118 lines (78 loc) · 3.75 KB

Whisper Desktop

Whisper Desktop is an Electron-based application that allows users to transcribe speech to text using OpenAI's Whisper model through the Groq API. It provides a simple interface for recording audio and automatically transcribing it into text, which can then be inserted into any active text input field.

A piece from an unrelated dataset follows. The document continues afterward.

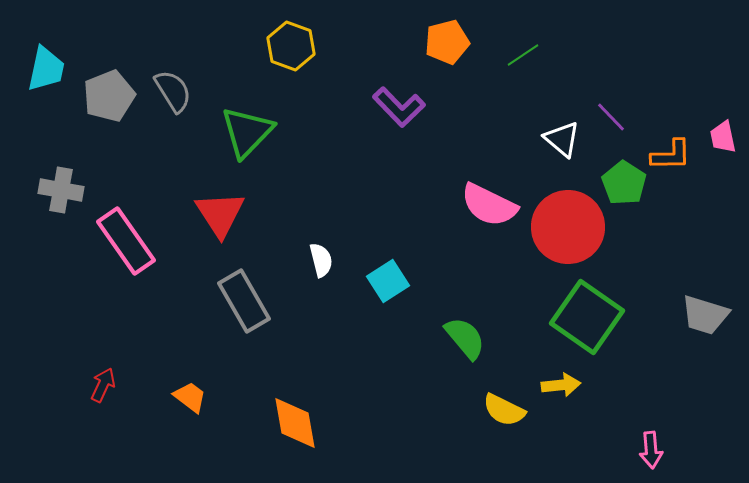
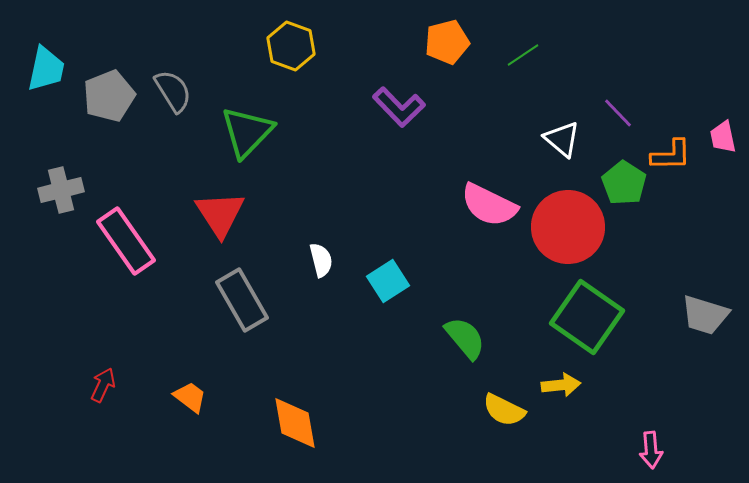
purple line: moved 7 px right, 4 px up
gray cross: rotated 24 degrees counterclockwise
gray rectangle: moved 2 px left, 1 px up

ezgif com-video-to-gif-converter

Tl;dr With the magic that is Whisper and the speed of the Groq servers, I thought I'd spend a weekend to make a tool to help me speak globally into my computer.

Features

  • Global hotkey (Ctrl+Shift+Space) to start/stop recording
  • Real-time audio recording using the system microphone
  • Transcription of recorded audio using the Whisper large-v3 model
  • Automatic insertion of transcribed text into the active text input field
  • System tray integration for easy access

Installation

  1. Clone the repository:

    git clone https://github.com/yourusername/whisper-desktop.git
    cd whisper-desktop
    
  2. Install dependencies:

    npm install
    
  3. Create a .env file in the root directory and add your Groq API key:

    GROQ_API_KEY=your_api_key_here
    

    To obtain your Groq API key, visit https://console.groq.com/keys.

Usage

  1. Start the application:

    npm start
    
  2. Press Ctrl+Shift+Space (or Cmd+Shift+Space on macOS) to start recording

  3. Speak into your microphone

  4. Press Ctrl+Shift+Space again to stop recording and initiate transcription

  5. The transcribed text will be automatically inserted into the active text input field

Platform-Specific Notes

macOS

  • You may need to grant permission for the app to access your microphone. If prompted, allow microphone access in System Preferences > Security & Privacy > Privacy > Microphone.

Linux

  • Ensure you have the necessary audio libraries installed. On Ubuntu or Debian-based systems, you might need to run:

    sudo apt-get install libasound2-dev
    
  • If you encounter issues with global shortcuts, you may need to install libxtst-dev:

    sudo apt-get install libxtst-dev
    

Development

The main components of the application are:

  • main.js: The main Electron process
  • renderer.js: The renderer process handling the UI and recording logic
  • preload.js: Exposes Electron APIs to the renderer process
  • index.html: The main application window

To modify the application:

  1. Make changes to the relevant files
  2. Restart the application to see the changes

Building

To build the application for distribution:

npm run build

This will create distributable packages for your platform in the dist folder.

Troubleshooting

If you encounter any issues with audio recording or transcription:

  1. Ensure your microphone is properly connected and selected as the default input device
  2. Check the console logs for any error messages
  3. Verify that your Groq API key is correctly set in the .env file
  4. You may need to install Java if you don't already have it installed: https://www.java.com/download/ie_manual.jsp

Roadmap

The following are ideas for future development:

  • Allow for using different providers (e.g. OpenAI or self-host)
  • Include post-processing capability using LLM providers
  • Make the UI more customizable
  • Add a feature to save and manage transcription history
  • Develop a mobile companion app for remote control and syncing
  • Implement advanced audio processing for noise reduction and speaker separation

This was done in a weekend, so I don't have any specific plans to implement any of these yet.

License

This project is licensed under the Apache License 2.0. See the LICENSE file for details.